L'âge de la folie. Ainsi Joe Abercrombie a-t-il intitulé la seconde trilogie dans son univers fétiche, celui de The First Law. Et pour cause. Chacun des livres de cette série met en scène le déchainement sauvage et violent des passions humaines. Dans le premier, A Little Hatred, prennent place de manière simultanée une agression extérieure, celle de ce Nord mené par Black Calder et son fils Stour Nightfall, et des émeutes internes, organisées quant à elles par un mystérieux "Weaver" (tisserand). Dans le second, The Trouble With Peace, survient une rébellion menée par le vainqueur de la première guerre, Leo dan Brock, le Jeune Lion. Et bien entendu, le meilleur a été préservé pour la fin. L'ultime volet, The Wisdom Of Crowds, parle quant à lui d'une sanglante révolution.

JOE ABERCROMBIE – The Wisdom Of Crowds

Et la folie de cette révolution commence dès les toutes premières pages.

L'action nous saisit dès le début. Alors (attention, spoiler) que le jeune roi Orso commence à prendre de l'assurance après sa victoire sur la rébellion, il est rattrapé par une immense révolte populaire. Et quand le peuple (la populace, d'autres diront) se lève comme un seul homme, plus rien ne peut l'arrêter. El pueblo, unido, jamás será vencido.
========================
▶ **Défi A**:
Répondez brièvement à ces questions sur la critique :
(i) Dans A Little Hatred, qui mène le Nord ?
(ii) Quel surnom la critique donne-t-elle à Leo dan Brock ?
(iii) Par quoi le jeune roi Orso est-il rattrapé après sa victoire sur la rébellion ?
▶ **Défi B**:
Présentez sous forme de tableau JSON de chaînes, à raison d'une chaîne par ligne et sans les lignes vides, la partie de la liste qui s'ouvre sur sa première ligne et se ferme sur la ligne contenant « genus: Lygaeus », celle-ci comprise.

▶ **Documents de travail**:
========================
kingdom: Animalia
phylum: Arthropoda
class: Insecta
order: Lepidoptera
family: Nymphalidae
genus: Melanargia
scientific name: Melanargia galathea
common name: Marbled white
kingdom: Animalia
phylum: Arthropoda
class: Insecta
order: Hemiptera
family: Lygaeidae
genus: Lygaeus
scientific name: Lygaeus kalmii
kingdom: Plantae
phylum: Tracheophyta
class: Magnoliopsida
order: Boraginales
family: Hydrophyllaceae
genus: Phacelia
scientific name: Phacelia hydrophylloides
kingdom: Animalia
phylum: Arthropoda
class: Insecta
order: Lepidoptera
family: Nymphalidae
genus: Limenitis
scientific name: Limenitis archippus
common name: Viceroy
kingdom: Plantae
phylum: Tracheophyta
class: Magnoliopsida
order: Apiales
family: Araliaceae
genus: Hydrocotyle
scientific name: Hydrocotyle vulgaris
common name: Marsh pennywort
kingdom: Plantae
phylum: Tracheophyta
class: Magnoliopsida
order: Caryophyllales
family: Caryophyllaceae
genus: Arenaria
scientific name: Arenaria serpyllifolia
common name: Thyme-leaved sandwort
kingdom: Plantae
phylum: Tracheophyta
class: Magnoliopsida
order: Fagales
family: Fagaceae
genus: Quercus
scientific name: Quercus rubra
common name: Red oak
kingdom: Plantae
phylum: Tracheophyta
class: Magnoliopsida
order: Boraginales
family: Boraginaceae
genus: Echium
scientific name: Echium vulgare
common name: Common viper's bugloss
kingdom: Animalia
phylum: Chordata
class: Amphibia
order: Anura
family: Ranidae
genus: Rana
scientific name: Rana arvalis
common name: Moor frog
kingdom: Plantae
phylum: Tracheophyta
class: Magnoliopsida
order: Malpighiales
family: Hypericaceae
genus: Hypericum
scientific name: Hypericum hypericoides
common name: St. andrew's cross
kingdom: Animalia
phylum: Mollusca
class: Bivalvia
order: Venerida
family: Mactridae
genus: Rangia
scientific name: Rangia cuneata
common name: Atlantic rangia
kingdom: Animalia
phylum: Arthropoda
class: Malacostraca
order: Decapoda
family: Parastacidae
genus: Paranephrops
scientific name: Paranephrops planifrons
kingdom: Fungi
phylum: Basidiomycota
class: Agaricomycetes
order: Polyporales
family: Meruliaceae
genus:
========================
▶ **Réponse complète A**:
(i) Black Calder et son fils Stour Nightfall.
(ii) Le Jeune Lion.
(iii) Par une immense révolte populaire.

▶ **Réponse complète B**:
[
  "kingdom: Animalia",
  "phylum: Arthropoda",
  "class: Insecta",
  "order: Lepidoptera",
  "family: Nymphalidae",
  "genus: Melanargia",
  "scientific name: Melanargia galathea",
  "common name: Marbled white",
  "kingdom: Animalia",
  "phylum: Arthropoda",
  "class: Insecta",
  "order: Hemiptera",
  "family: Lygaeidae",
  "genus: Lygaeus"
]